• [Texto para leitura]
——
A heterogeneidade de olhares sobre os babilaques indica a complexidade do próprio objeto, sua inovação e, portanto, seu lugar instável, que escapa às definições elencadas. No entanto, alguns pontos convergem para sua inserção no campo das artes visuais – tendo em vista não o que Waly Salomão pretendia com os babilaques, mas a recepção contemporânea dessas produções. Em primeiro lugar, as exposições em museus e em demais espaços reservados às artes visuais e plásticas e a posterior elaboração de um catálogo inserem os babilaques no círculo institucional das artes visuais, contando, por exemplo, com a figura do curador na organização e nos modos de apresentação das peças. Como decorrência disso, tende- se a tomar os babilaques enquanto objetos, fotografia ou caderno, que priorizam, de um lado, os aspectos visuais e poéticos e tendem a transformar, por outro lado, os modos de apreensão de seu aspecto performático. Para Juliana Helena Gomes Leal, em sua tese Literatura e

performance, a performance modifica a recepção do objeto ao se propor como uma “lente metodológica” (TAYLOR, 2013, p. 27), na esteira da definição de Diana Taylor apresentada no capítulo anterior:

Essa dimensão plurissensorial, incitada pelas idiossincrasias do corpóreo inerente às artes performáticas, impulsiona um distanciamento do racional que favorece a realização de uma experiência cognitivo-intelectual da ordem do sensitivo e do perceptivo. Uma ordem que não só é experienciada pelo propositor do objeto ou da ação artística, mas pelo participante que se insere no acontecimento/experiência da arte, modificando-a por sua presença e modificando-se em razão de sua existência; mesmo que esse processo se dê numa perspectiva da estranheza, do embate, do conflito e do desconforto, lugar onde habitualmente se localiza o confronto visceral com o universo apresentado pela alteridade. (LEAL, 2012, p. 44)
——
• [Dados brutos]

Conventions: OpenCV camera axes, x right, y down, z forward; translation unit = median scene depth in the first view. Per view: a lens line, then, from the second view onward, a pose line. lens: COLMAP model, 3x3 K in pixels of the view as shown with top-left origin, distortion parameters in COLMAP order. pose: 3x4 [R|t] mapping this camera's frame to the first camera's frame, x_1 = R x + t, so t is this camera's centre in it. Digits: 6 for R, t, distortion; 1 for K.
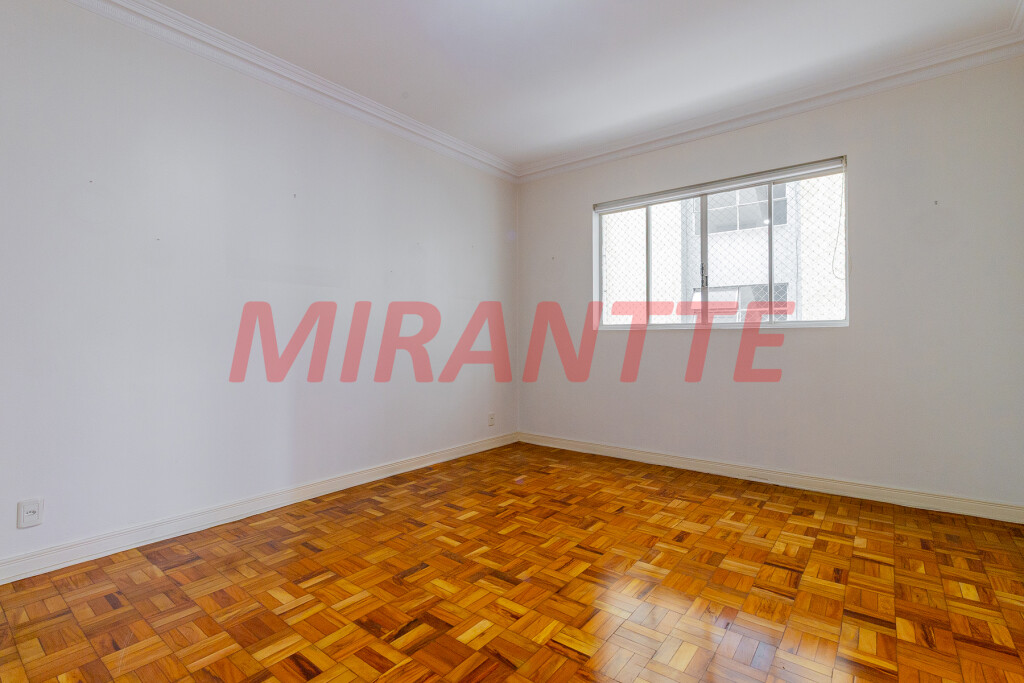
——
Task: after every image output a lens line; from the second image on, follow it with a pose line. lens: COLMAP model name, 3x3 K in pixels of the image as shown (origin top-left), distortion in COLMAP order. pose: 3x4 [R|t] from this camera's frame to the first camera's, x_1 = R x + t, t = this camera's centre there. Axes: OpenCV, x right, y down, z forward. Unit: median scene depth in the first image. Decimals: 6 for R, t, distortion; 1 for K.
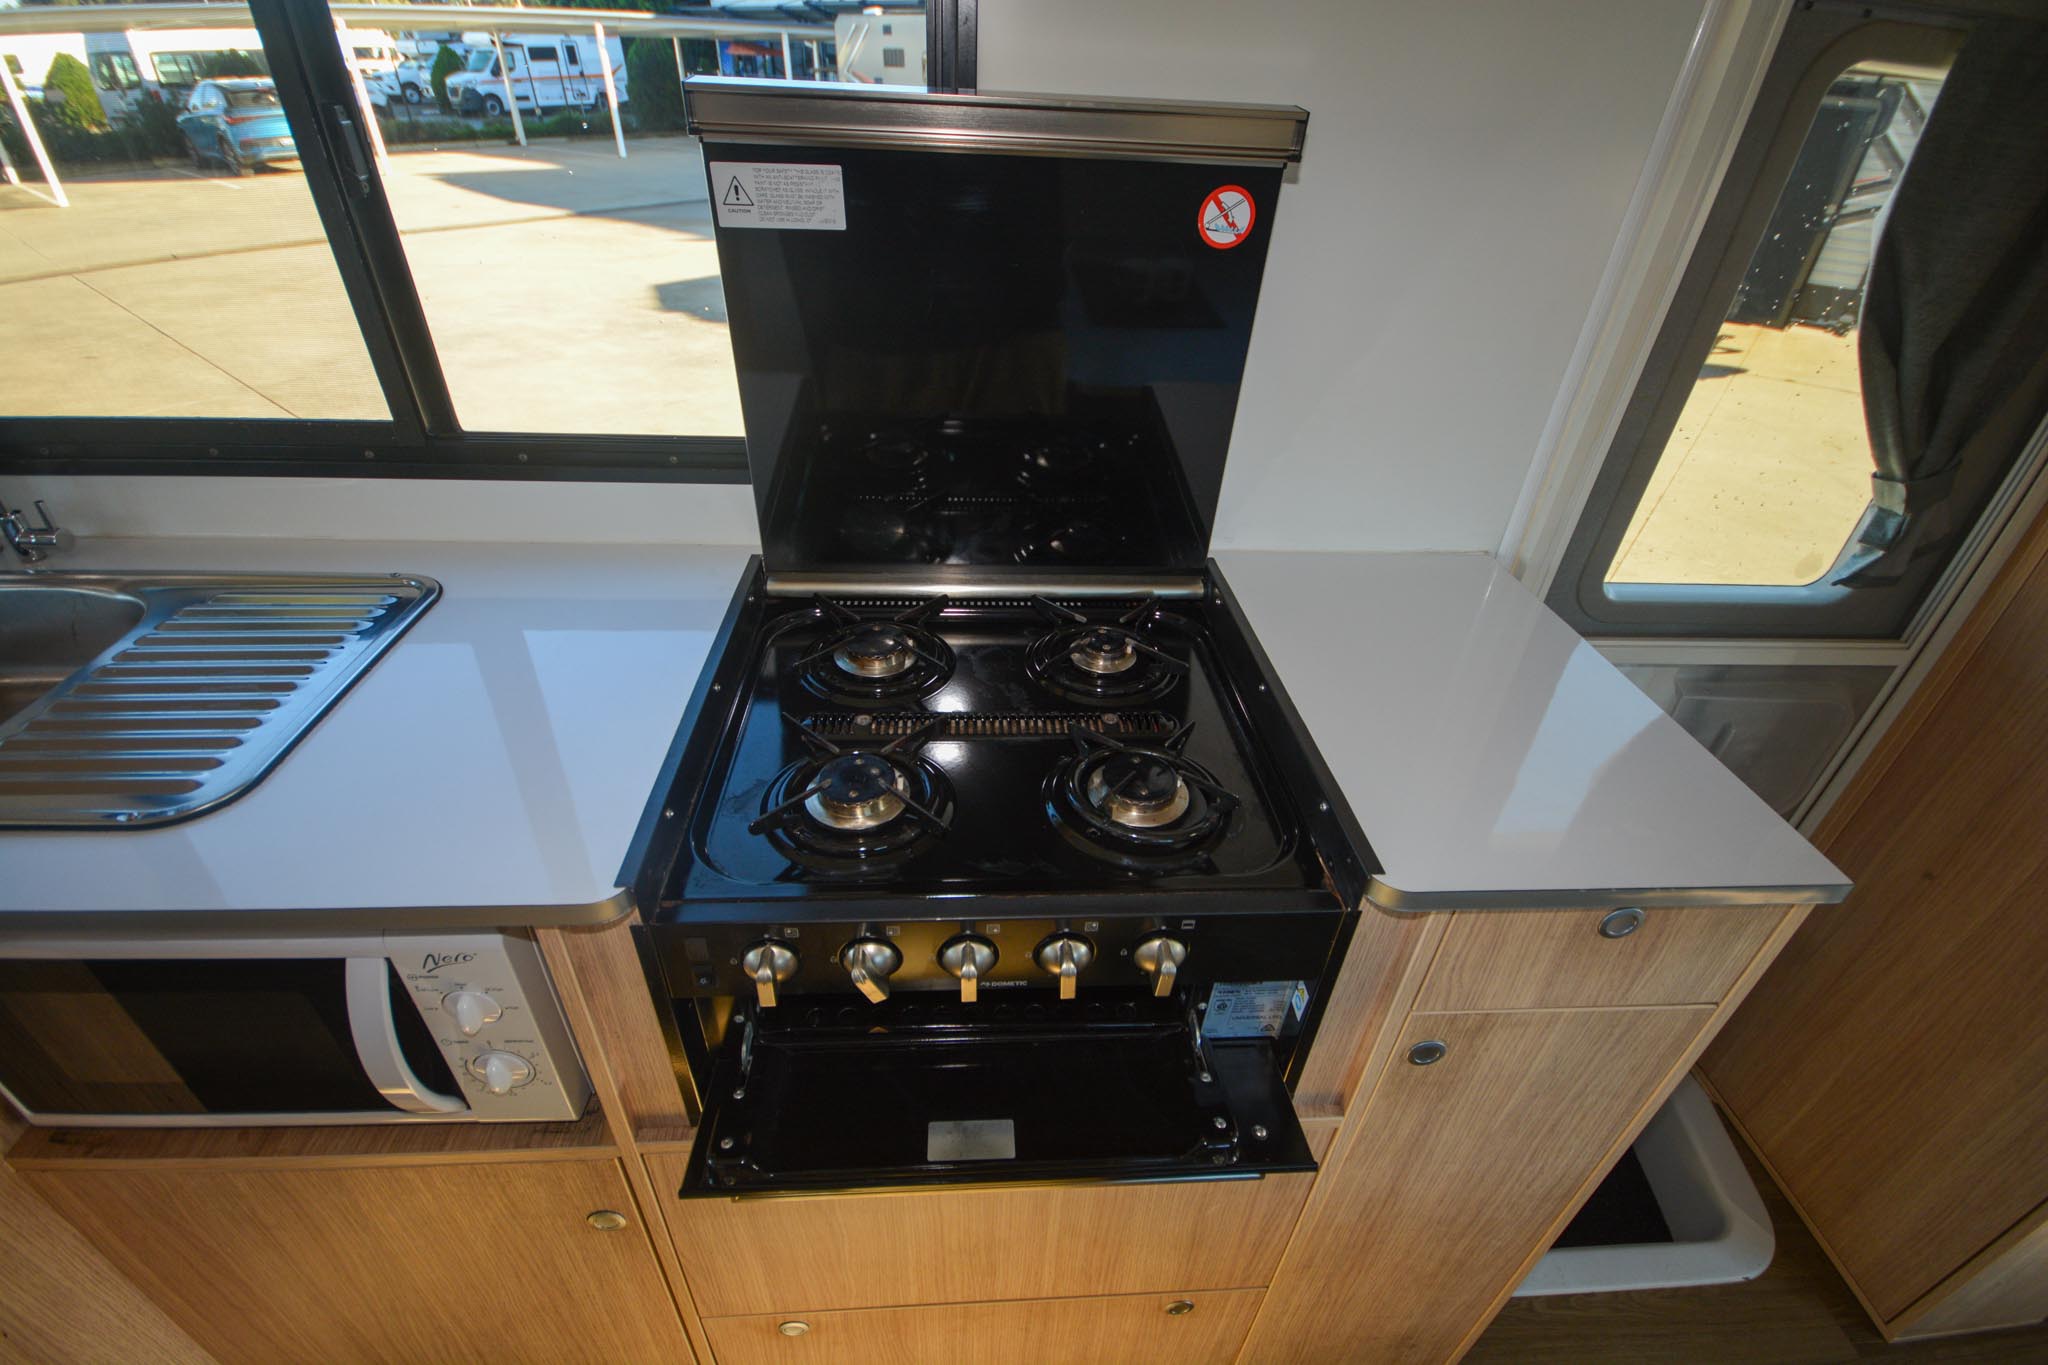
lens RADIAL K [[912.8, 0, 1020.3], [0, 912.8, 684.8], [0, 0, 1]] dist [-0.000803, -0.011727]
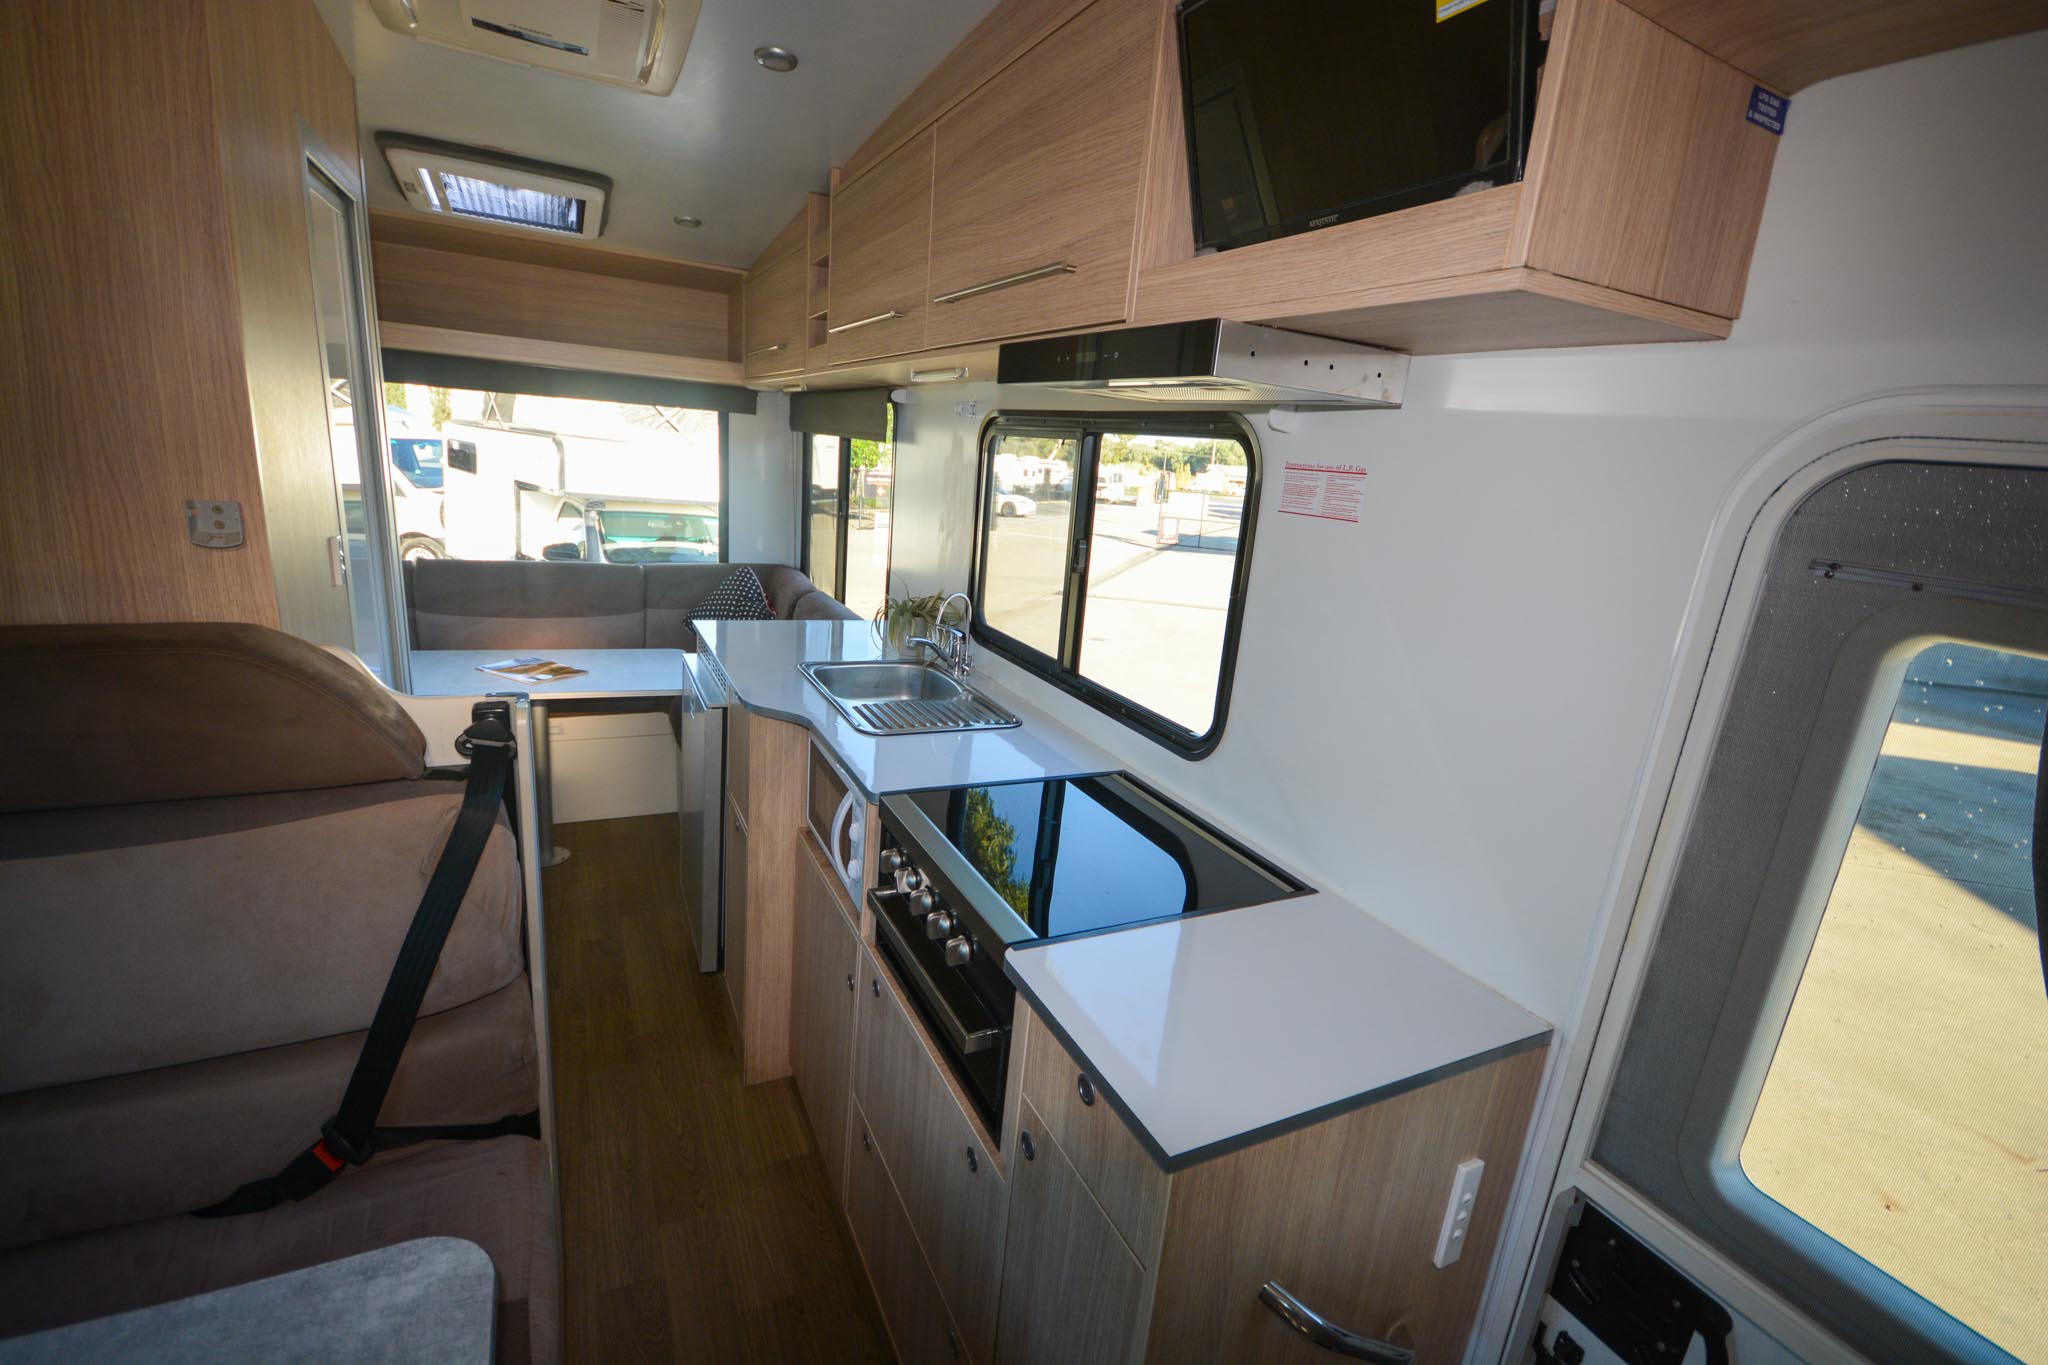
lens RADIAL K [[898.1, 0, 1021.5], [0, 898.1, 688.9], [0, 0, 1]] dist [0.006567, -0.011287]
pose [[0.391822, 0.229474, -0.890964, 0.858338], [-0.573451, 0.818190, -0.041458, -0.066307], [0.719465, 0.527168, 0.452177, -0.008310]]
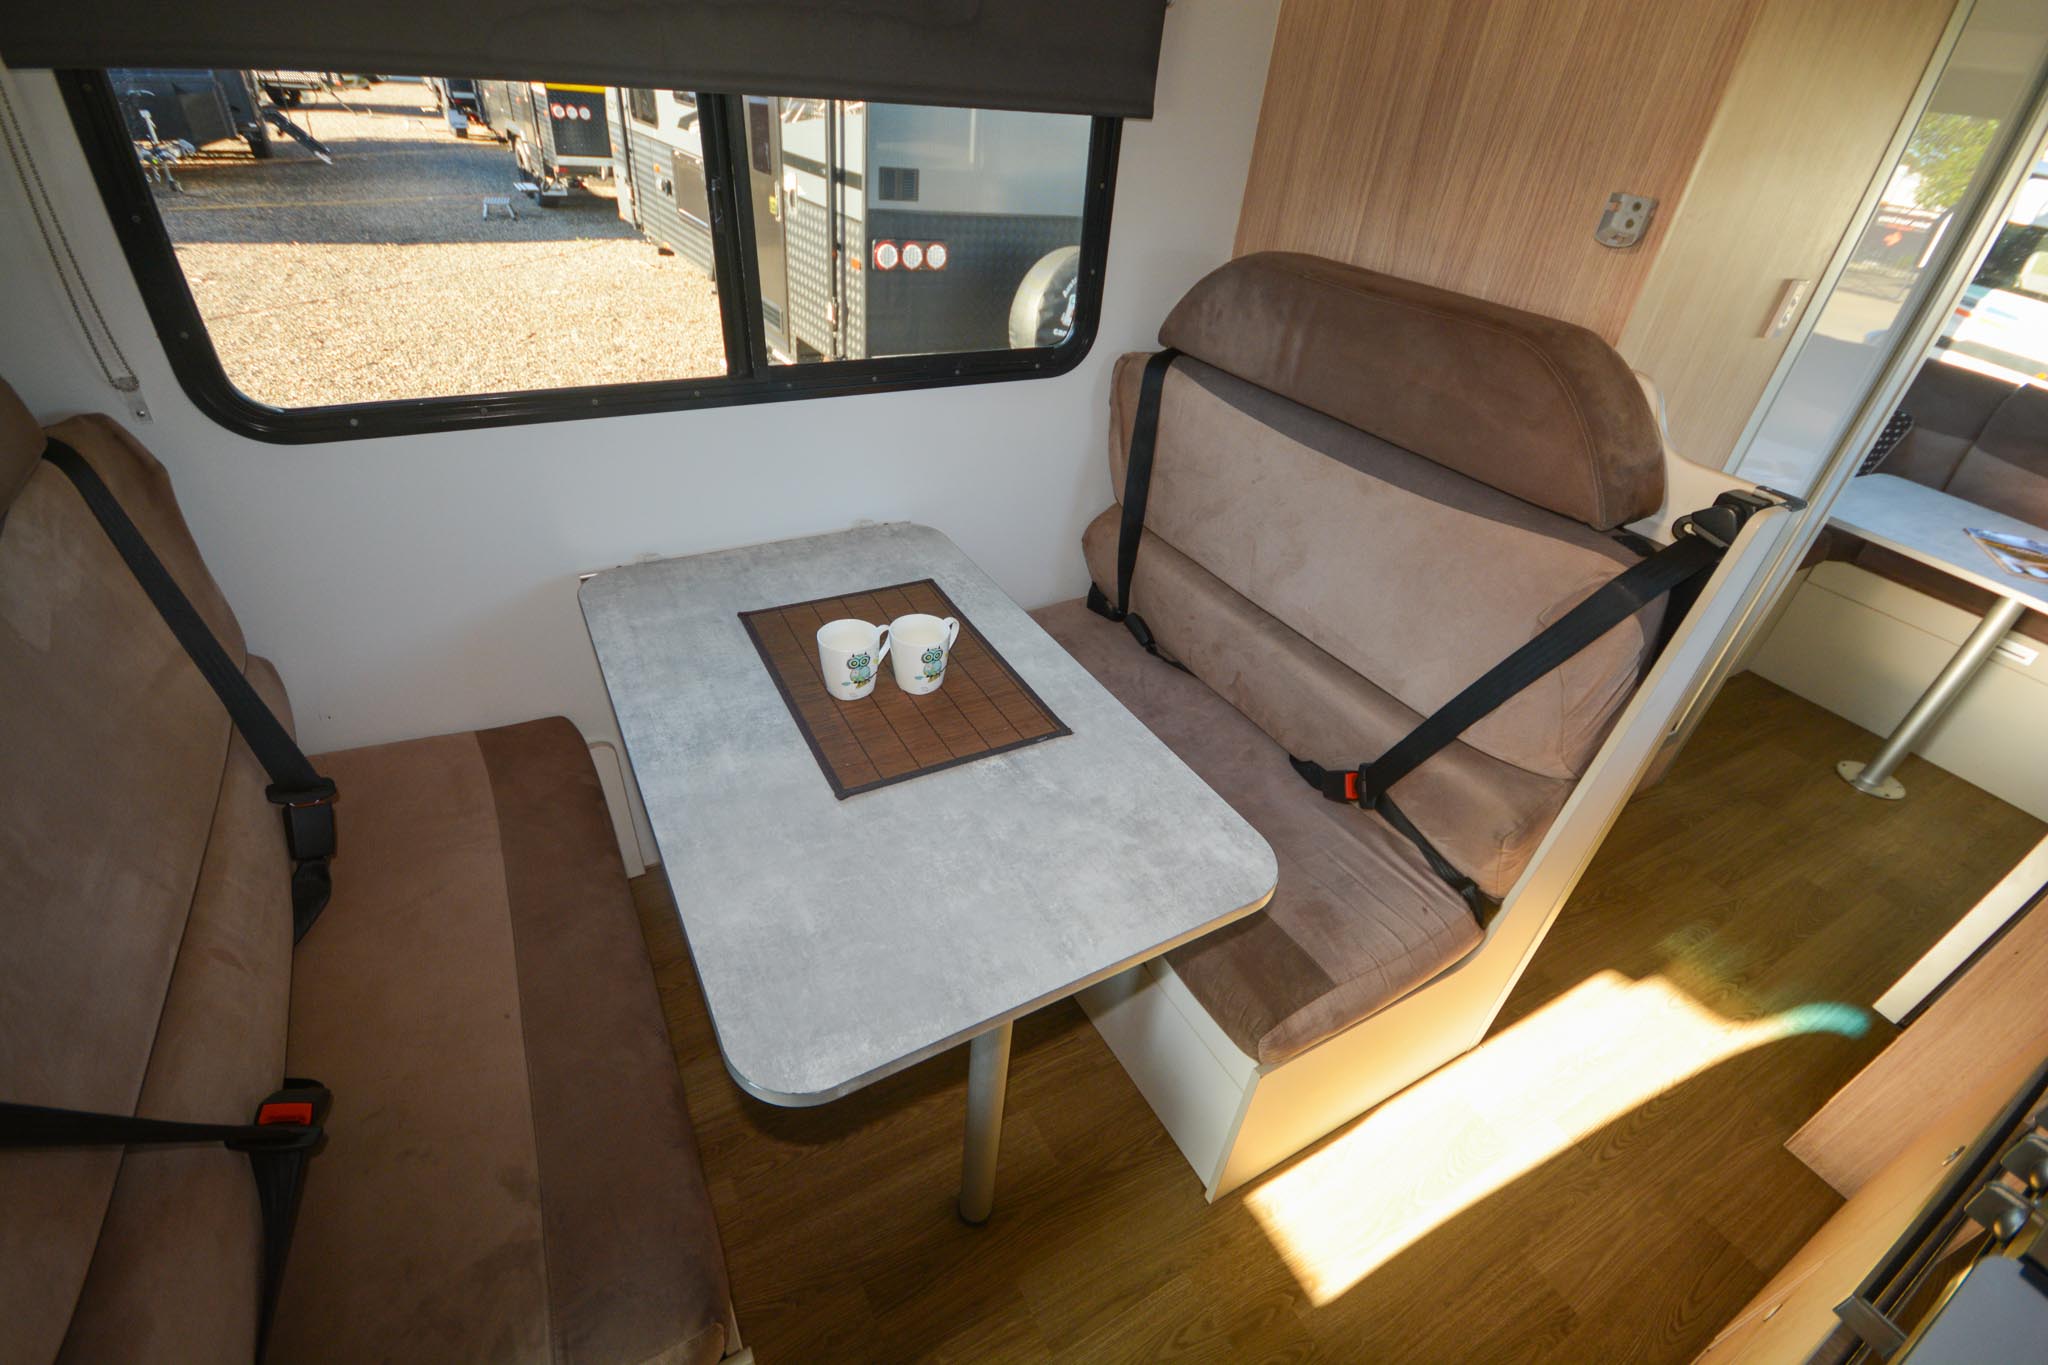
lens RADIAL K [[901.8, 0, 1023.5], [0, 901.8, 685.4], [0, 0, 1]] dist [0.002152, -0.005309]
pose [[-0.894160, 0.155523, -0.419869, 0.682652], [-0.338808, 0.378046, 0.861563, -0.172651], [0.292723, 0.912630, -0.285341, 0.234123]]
——
• [O que fazer]
- a) Liste todas as pessoas citadas pelo nome no texto sobre os babilaques.
- b) Prossiga o texto sobre os babilaques a partir da última frase mostrada, no mesmo tom.

• [Respostas]
- a) Waly Salomão; Juliana Helena Gomes Leal; Diana Taylor.

- b)
Mesmo ignorando uma face do caráter performático dos babilaques, ou seja, enquanto produção de uma escrita ou um processo de composição tanto no papel quanto no cenário em que os cadernos são fotografados, a recepção contemporânea dos babilaques possibilita uma leitura da performance dos babilaques principalmente no sentido de presença do corpo – como se demonstra pela perspectiva de Araujo comentada anteriormente. Tendo em vista esse aspecto, são dois os babilaques em que o corpo de Waly Salomão – sua mão, mais especificamente – aparece como elemento de composição da obra: “Construtivista tabaréu” e “Logbook” (FIG. 7). Nesses exemplos, à primeira vista, o corpo pode parecer como um apoio,

sem significação para a leitura: em “Construtivista tabaréu” a mão segura o caderno para que ele permaneça aberto para o registro fotográfico e em “Logbook” Waly segura pá de remo na qual o caderno está colado. Por outro lado, a presença do corpo indica outras duas possibilidades de leitura: como metonímia do próprio fazer artístico, entendido enquanto empreendimento corporal – que se discutirá mais detidamente no subitem 2.2, tendo em vista a gestualidade de sua escrita – e como resistência, mostrando um corpo que, apesar de torturado, ainda se mantém inteiro e capaz de produzir arte. Anos mais tarde, em 1980, Fernando Gabeira ao voltar do exílio usa artifício semelhante ao vestir uma minúscula tanga de crochê para passear pelo Posto 9 de Ipanema.

Figura 7: Presença do corpo em “Construtivista tabaréu” e “Logbook”

Fonte: SALOMÃO, 2007, p. 38-39, 104.

Pode-se concluir, enfim, que a profusão de definições espelha não só a abertura de significados que propõem os babilaques, mas também – o que interessa neste momento – aponta para uma insistência de abordagens voltadas à sua visualidade17. Nesse sentido, seja refletindo

acerca da noção de enquadramento da fotografia, da materialidade dos cadernos enquanto substrato ou da montagem de uma cena, os babilaques chamam a atenção para sua composição visual.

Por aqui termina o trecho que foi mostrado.